Als ik de kranten lees of het nieuws hoor – eigenlijk verandert er in wezen niets, al eeuwen blijft de wereld barbaars en beschamend hangen in een kleuterfase – zie ik mannen en vrouwen met vurige alwetende keurige hoofden en met overtuigingskracht hun eigen vertolking van hun eigen waarheid met zóveel verve verkondigen dat ze zich de goeroes van hun eigen en enig bestaande waarheid beschouwen.
Maar een nitwit als ik weet niet zoveel, dus aan mij hebben ze ook niet zoveel. Ik kijk ernaar en zie de zoveelste nieuwe waarheid als een oude vallende ster voorbijschieten en voorgoed verdwijnen.

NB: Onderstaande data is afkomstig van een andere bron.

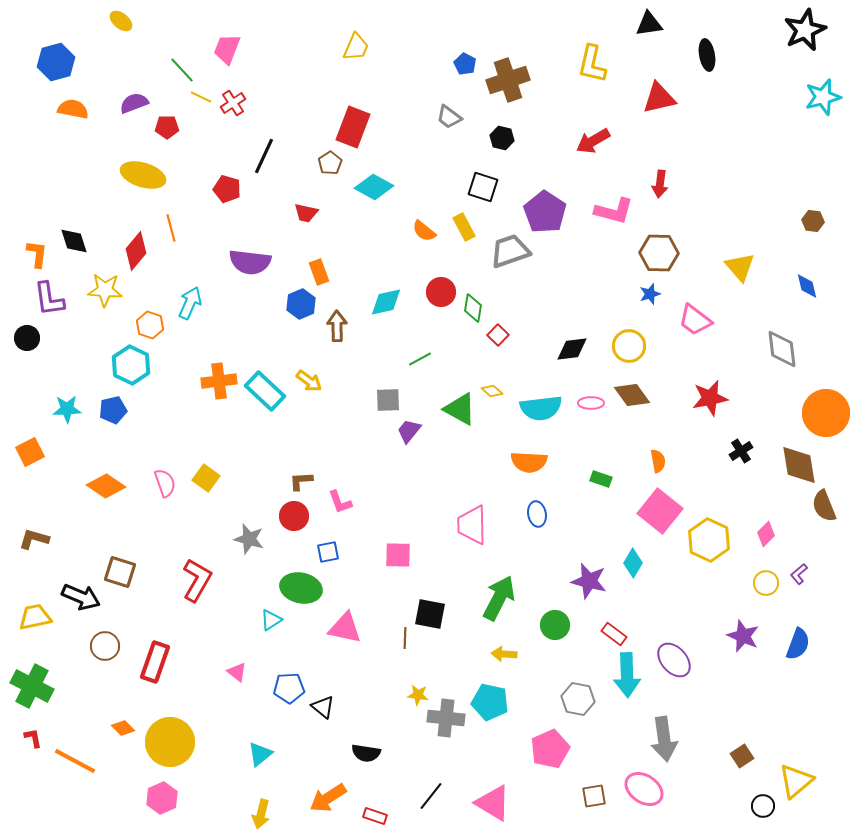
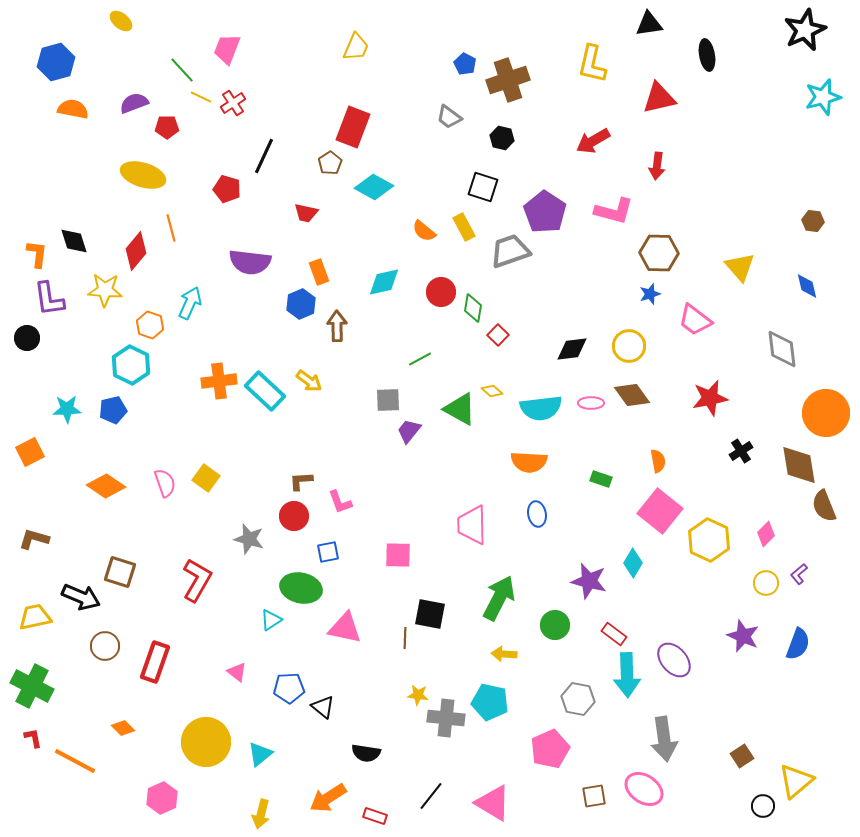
red arrow at (660, 184): moved 3 px left, 18 px up
cyan diamond at (386, 302): moved 2 px left, 20 px up
yellow circle at (170, 742): moved 36 px right
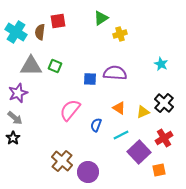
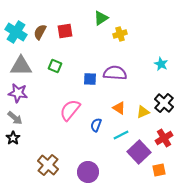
red square: moved 7 px right, 10 px down
brown semicircle: rotated 21 degrees clockwise
gray triangle: moved 10 px left
purple star: rotated 30 degrees clockwise
brown cross: moved 14 px left, 4 px down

Wel zie ik dat de wereld aan al die vlijt ten ondergaat. Ik vermoed daarbij – nee ik weet het zeker – dat elke ‘waarheids’verkondiging vanzelf een tegen’waarheid’ oproept. Hoe meer er verkondigd wordt hoe meer verontreinigende dwaasheid er kolkend verdwijnt in de almaar vervuilende oceanen.
Het lijkt alsof we verder en verder wegraken van het oorspronkelijke huis van gezond en gewoon-zijn. Des te complexer het overal wordt, des te verder we afdrijven van de eenvoud. Des te meer belangen er ontstaan, des temeer eigenen we ons toe, verdelen we de wereld in nog meer verschillende naties, provincies en volkeren met verschillende voorrangen en prioriteiten die nergens anders op gebaseerd zijn dan op verdeel en heers, hebzucht en angst.
Kunnen we niet simpel zijn als kinderen die eventjes zo op aarde voor een tijdje mogen rondscharrelen? Zijn als gewone gezellige vriendelijke mensen die zich niet direct alles toe-eigenen en datgene wat we niet direct begrijpen onaangeroerd laten in de overtuiging dat alles zo moet gaan zoals het moet gaan, de zonsopgang en zonsondergang, de wind en de donkere nachten? Zodat ons zien en kijken niet alleen gedreven wordt door een streven, een nuttig moeten zijn, doelgericht en willen hebben, maar vanuit het geheel, vanuit een eenvoudig zacht zonder meer zien zonder doelgericht of gefixeerd-zijn? Zodat we niet vanuit onze gewonde geprogrammeerde ‘ik’ reageren maar vanuit onze stille vrije geest? Zodat we ontdekken dat er een bevrijd zelf onder al het overheersende denken schuilgaat?
Een beetje zijn als een nitwit die ‘wit’ heeft van ‘nit’ waar de wereld aan tekort komt?